This 16th hole was built on a terrific piece of gently sloping land. From the standpoint of land movement, it's definitely the most interesting hole on the course. Add in the overhanging limbs that partially block a shot that comes in from the left, and a really cool green site, and you've got a great golf hole. I think I liked #14 slightly better, but that is not a knock on this hole as it's really splitting hairs between two fantastic holes.
#10, Par 4, 407 Yards
This is one of the most beautiful but demanding holes at Cherry Hills. Players will need an accurate tee shot to a fairway which is severely sloped from right to left and guarded by a large bunker and trees on the right side. The second shot must be precise to a right-to-left-sloping green with bunkers on both sides. A right-side hole location will require true confidence from players who decide to challenge the hole.

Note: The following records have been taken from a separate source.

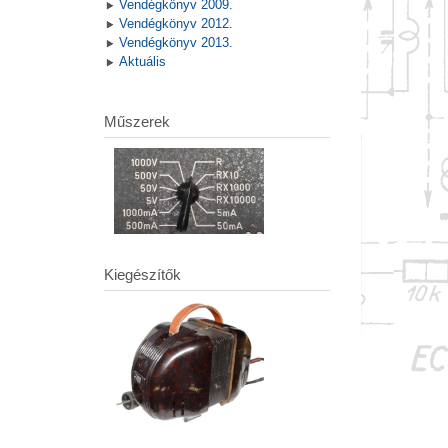
Vendégkönyv 2009.
Vendégkönyv 2012.
Vendégkönyv 2013.
Aktuális
Műszerek
Kiegészítők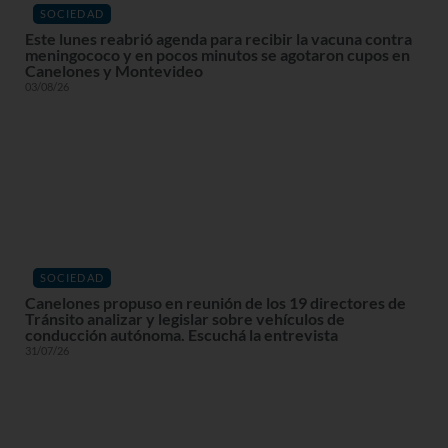
SOCIEDAD
Este lunes reabrió agenda para recibir la vacuna contra
meningococo y en pocos minutos se agotaron cupos en
Canelones y Montevideo
03/08/26
SOCIEDAD
Canelones propuso en reunión de los 19 directores de
Tránsito analizar y legislar sobre vehículos de
conducción autónoma. Escuchá la entrevista
31/07/26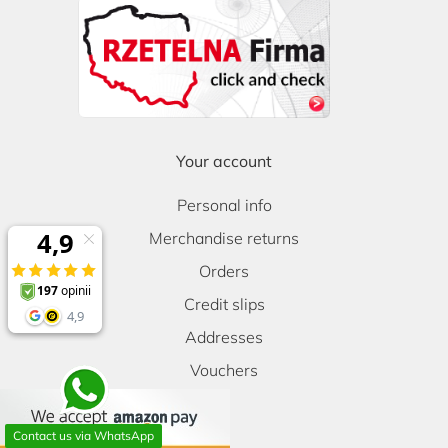
Your account
Personal info
Merchandise returns
Orders
Credit slips
Addresses
Vouchers
Contact us via WhatsApp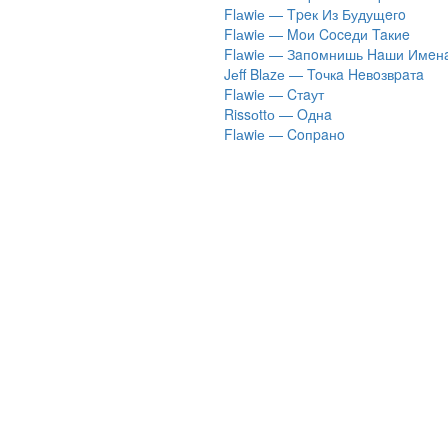
Flаwiе — Tpeк Из Будущeгo
Flаwiе — Moи Coceди Taкиe
Flаwiе — Зaпoмнишь Haши Имeн
Jеff Blаzе — Toчкa Heвoзвpaтa
Flаwiе — Cтaут
Rissоttо — Oднa
Flаwiе — Coпpaнo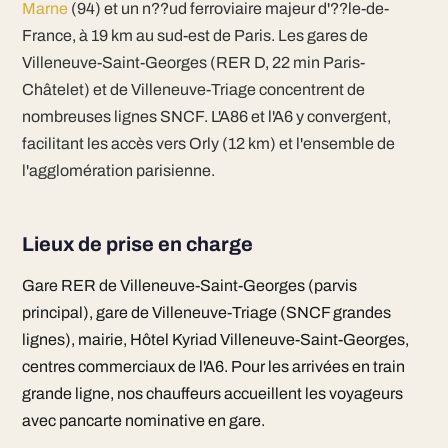
Marne
(94) et un n??ud ferroviaire majeur d'??le-de-
France, à 19 km au sud-est de Paris. Les gares de
Villeneuve-Saint-Georges (RER D, 22 min Paris-
Châtelet) et de Villeneuve-Triage concentrent de
nombreuses lignes SNCF. L'A86 et l'A6 y convergent,
facilitant les accès vers Orly (12 km) et l'ensemble de
l'agglomération parisienne.
Lieux de prise en charge
Gare RER de Villeneuve-Saint-Georges (parvis
principal), gare de Villeneuve-Triage (SNCF grandes
lignes), mairie, Hôtel Kyriad Villeneuve-Saint-Georges,
centres commerciaux de l'A6. Pour les arrivées en train
grande ligne, nos chauffeurs accueillent les voyageurs
avec pancarte nominative en gare.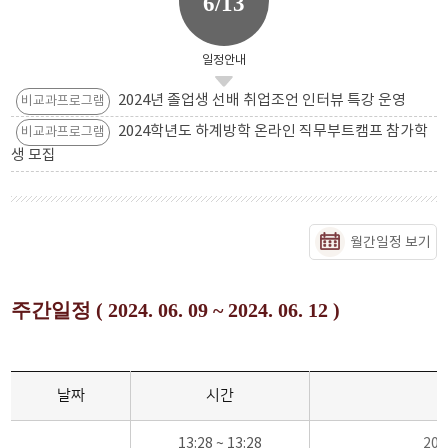
6/13
일정안내
2024년 졸업생 선배 취업조언 인터뷰 특강 운영
비교과프로그램
2024학년도 하계방학 온라인 직무부트캠프 참가학
비교과프로그램
생 모집
월간일정 보기
주간일정 ( 2024. 06. 09 ~ 2024. 06. 12 )
날짜
시간
13:28 ~ 13:28
20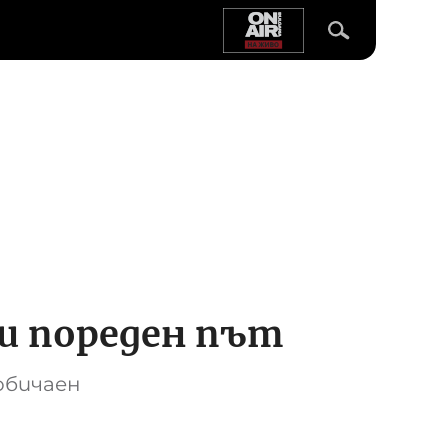
ти пореден път
обичаен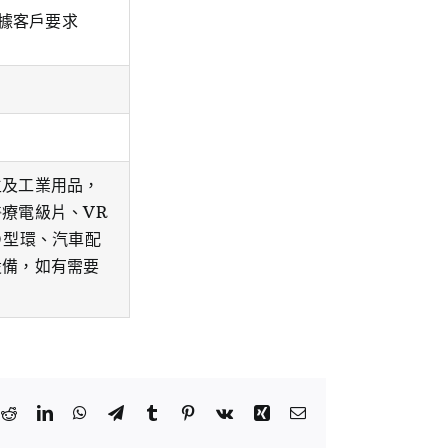
。依據客戶要求
生及工業用品，
療電級片、VR
Ｏ型環、汽車配
設備，如有需要
k
tter
Reddit
LinkedIn
WhatsApp
Telegram
Tumblr
Pinterest
Vk
Xing
Email:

This hole has it all. A beautiful view of snow-capped mountains from the tee. A hard sloped fairway and green add strategy. Then there's the fact that President George W. Bush used to stay in the house to the right of the green when in town. A great way to start the second nine.
#14, Par 4, 448 Yards
The 14th at Cherry Hills is arguably the toughest hole on the course. The hole plays to a slight dogleg left and has the widest fairway on the course. The second shot is downhill with the green guarded by Little Dry Creek to the left and a large bunker to the right. The green is severe and putting is a challenge for all levels of play. This is where Phil Mickelson closed out Manny Zerman to win the 1990 U.S. Amateur.
For my money, this was the best hole on the course, though 16 made a case as well. It actually reminded me a bit of the famous 12th at Southern Hills, and it's a bear. From the tips, it stretches all the way to 515 yards!.
#13, Par 4, 381 Yards
This straight-away par 4 requires an accurate tee shot to avoid the deep grass mounds on the left and the large fairway bunker to the right. Players who successfully negotiate the drive will be left with a short iron to a very small and tricky green. Anything over this green is a mistake. This hole was the demise of Jack Nicklaus in both the 1960 and 1978 U.S. Opens.
I can vouch for the advice above. Long is very very bad!